↓↓↓

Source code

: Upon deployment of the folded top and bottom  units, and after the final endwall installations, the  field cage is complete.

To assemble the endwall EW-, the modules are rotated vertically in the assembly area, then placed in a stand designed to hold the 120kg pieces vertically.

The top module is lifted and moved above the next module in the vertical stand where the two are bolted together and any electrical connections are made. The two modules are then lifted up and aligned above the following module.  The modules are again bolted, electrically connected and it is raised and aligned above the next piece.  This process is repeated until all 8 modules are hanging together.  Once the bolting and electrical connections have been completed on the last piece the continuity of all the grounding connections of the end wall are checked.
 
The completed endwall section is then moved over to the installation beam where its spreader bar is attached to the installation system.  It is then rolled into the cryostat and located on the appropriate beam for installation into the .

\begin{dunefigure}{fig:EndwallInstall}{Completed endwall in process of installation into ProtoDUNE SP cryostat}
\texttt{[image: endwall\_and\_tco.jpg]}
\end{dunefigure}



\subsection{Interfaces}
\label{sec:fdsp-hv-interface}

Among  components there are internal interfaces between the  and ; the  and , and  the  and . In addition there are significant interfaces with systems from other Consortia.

↑↑↑

Exercise instructions >>
Without omission, retype the full listing shown above.

Solution below >>
Source code

: Upon deployment of the folded top and bottom  units, and after the final endwall installations, the  field cage is complete.

To assemble the endwall EW-, the modules are rotated vertically in the assembly area, then placed in a stand designed to hold the 120kg pieces vertically.

The top module is lifted and moved above the next module in the vertical stand where the two are bolted together and any electrical connections are made. The two modules are then lifted up and aligned above the following module.  The modules are again bolted, electrically connected and it is raised and aligned above the next piece.  This process is repeated until all 8 modules are hanging together.  Once the bolting and electrical connections have been completed on the last piece the continuity of all the grounding connections of the end wall are checked.
 
The completed endwall section is then moved over to the installation beam where its spreader bar is attached to the installation system.  It is then rolled into the cryostat and located on the appropriate beam for installation into the .

\begin{dunefigure}{fig:EndwallInstall}{Completed endwall in process of installation into ProtoDUNE SP cryostat}
\texttt{[image: endwall\_and\_tco.jpg]}
\end{dunefigure}



\subsection{Interfaces}
\label{sec:fdsp-hv-interface}

Among  components there are internal interfaces between the  and ; the  and , and  the  and . In addition there are significant interfaces with systems from other Consortia.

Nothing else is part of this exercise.